La crescita psicoemotiva di una persona è ben precisa e segue tappe specifiche, ognuna di queste con propri obiettivi da perseguire. Durante l’infanzia e l’adolescenza il bambino deve essere attratto dal mondo esterno, vivere con leggerezza e iniziare a creare la propria identità sociale. Il gioco, senso-motorio o di imitazione, diventerà un aspetto fondamentale per lui, da eseguire con i genitori o con altri bambini.

I genitori in queste fasi hanno un compito fondamentale, ovvero essere presenti per il proprio figlio e rispondere correttamente dal punto di vista emotivo alle sue richieste. Basta un solo sguardo della madre per soddisfare l’emotività del bambino. Se, però, ciò non è presente, si corre il rischio di incorrere nel fenomeno "dell’adultizzazione infantile", ovvero il bambino che non ha vissuto il suo tempo, che è già nato grande.

Si parla di adultizzazione infantile quando un bambino non ha la possibilità di vivere la sua infanzia perché investito di incarichi che non appartengono alla sua età.

Un esempio è quando bambino rimane spesso in casa da solo e deve imparare a gestirsi nell’autonomia: cucinare all’età di otto anni o avere le chiavi già a sei, andare a scuola da solo già dalla prima elementare e così via.

Ovvero deve assumersi una serie di responsabilità che hanno bisogno di una certa maturità fisica e mentale per essere acquisite e interiorizzate. Invece il bambino adultizzato si trova con delle incombenze da grande in un corpo da fanciullo.

------------------------------------

* COSE DA FARE:
**A)** Ricopia una parte del testo sull'adultizzazione infantile: comincia dalle parole "Un esempio è" e fermati dopo "corpo da fanciullo.".
**B)** Elenca le cose che, secondo il testo sull'adultizzazione infantile, il bambino deve fare durante l'infanzia e l'adolescenza.
**C)** Prosegui il testo sull'adultizzazione infantile dal punto in cui si ferma.

------------------------------------

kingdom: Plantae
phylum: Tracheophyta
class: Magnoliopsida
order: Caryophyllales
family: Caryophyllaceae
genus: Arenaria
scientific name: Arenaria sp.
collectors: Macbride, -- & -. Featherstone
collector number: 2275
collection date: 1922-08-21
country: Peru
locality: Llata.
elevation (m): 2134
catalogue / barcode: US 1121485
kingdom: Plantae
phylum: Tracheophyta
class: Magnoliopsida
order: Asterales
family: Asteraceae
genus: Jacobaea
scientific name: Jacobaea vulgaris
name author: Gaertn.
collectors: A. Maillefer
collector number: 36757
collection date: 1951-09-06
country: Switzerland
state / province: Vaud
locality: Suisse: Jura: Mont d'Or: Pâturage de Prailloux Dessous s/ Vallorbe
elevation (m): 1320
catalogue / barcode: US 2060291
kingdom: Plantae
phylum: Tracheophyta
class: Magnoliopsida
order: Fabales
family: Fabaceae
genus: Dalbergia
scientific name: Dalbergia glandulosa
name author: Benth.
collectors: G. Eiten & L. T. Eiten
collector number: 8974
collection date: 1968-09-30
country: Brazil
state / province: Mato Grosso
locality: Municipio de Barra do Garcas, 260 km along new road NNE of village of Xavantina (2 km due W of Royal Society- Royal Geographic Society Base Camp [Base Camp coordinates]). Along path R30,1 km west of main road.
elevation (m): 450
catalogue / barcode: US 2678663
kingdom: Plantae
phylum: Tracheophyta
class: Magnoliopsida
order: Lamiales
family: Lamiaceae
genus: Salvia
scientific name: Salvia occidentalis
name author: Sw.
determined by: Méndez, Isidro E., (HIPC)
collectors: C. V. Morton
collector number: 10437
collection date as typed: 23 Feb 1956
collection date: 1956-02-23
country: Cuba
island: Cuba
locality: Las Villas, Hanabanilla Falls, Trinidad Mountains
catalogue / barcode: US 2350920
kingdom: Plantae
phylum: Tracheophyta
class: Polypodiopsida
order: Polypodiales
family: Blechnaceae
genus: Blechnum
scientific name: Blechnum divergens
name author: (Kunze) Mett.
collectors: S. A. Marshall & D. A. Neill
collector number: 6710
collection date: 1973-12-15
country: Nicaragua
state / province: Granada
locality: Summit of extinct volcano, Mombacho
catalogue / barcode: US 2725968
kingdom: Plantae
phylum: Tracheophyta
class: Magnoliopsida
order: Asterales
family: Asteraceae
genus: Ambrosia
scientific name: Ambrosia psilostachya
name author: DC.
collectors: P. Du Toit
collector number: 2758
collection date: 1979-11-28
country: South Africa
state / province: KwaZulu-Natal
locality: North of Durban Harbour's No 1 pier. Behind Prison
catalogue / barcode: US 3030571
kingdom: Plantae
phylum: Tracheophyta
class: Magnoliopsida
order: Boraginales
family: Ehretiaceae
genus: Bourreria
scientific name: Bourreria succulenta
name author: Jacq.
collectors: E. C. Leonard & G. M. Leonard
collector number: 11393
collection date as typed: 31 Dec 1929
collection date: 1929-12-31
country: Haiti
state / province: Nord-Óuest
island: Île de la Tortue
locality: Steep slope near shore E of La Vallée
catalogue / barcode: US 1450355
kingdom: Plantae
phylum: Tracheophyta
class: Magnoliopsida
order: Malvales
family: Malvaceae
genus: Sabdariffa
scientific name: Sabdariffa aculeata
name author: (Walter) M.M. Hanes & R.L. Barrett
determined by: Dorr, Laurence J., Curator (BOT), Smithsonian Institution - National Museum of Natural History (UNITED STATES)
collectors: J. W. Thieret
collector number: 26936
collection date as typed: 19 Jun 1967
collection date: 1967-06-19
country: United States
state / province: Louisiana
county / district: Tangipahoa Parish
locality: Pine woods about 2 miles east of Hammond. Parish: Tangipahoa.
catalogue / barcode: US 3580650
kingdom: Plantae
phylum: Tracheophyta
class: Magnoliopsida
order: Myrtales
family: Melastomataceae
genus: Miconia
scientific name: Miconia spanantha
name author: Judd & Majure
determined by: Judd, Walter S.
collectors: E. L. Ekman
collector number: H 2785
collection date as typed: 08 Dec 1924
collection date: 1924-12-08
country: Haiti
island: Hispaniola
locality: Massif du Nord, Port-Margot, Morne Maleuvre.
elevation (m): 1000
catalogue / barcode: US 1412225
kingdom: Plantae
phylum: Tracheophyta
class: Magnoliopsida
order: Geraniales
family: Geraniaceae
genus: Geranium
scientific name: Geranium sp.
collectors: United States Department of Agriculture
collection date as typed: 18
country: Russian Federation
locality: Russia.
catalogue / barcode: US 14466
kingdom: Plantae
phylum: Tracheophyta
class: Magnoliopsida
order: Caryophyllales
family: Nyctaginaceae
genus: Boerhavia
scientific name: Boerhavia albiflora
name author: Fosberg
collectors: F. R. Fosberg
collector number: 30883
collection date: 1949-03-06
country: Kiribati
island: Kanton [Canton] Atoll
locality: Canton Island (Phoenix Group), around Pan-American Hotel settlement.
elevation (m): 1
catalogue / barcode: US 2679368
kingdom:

------------------------------------

* I RISULTATI:
**A)**
Un esempio è quando bambino rimane spesso in casa da solo e deve imparare a gestirsi nell’autonomia: cucinare all’età di otto anni o avere le chiavi già a sei, andare a scuola da solo già dalla prima elementare e così via.

Ovvero deve assumersi una serie di responsabilità che hanno bisogno di una certa maturità fisica e mentale per essere acquisite e interiorizzate. Invece il bambino adultizzato si trova con delle incombenze da grande in un corpo da fanciullo.

**B)**
- Essere attratto dal mondo esterno
- Vivere con leggerezza
- Iniziare a creare la propria identità sociale

**C)**
Ciò non avviene solo per l’assenza fisica del genitore, ma anche quando i genitori sono entrambi fisicamente presenti, ma emotivamente assenti, ovvero non c’è una connessione emotiva: ognuno è nel suo mondo, non c’è una piena e autentica presenza, una condivisione di sensazioni, una manifestazione d’affetto.

Il bambino viene trattato come un componente alla pari degli altri, non v’è un rapporto verticale “gerarchico” di accudimento, ma orizzontale. Il bambino ha gli stessi diritti e doveri dell’adulto, per cui acquisisce anche il potere di poter scegliere per sé, di non sottostare alle regole impartite dal caregiver, di decidere autonomamente se mangiare un gelato o no, di decidere cosa mangiare a pranzo, quando uscire e quando ritirarsi.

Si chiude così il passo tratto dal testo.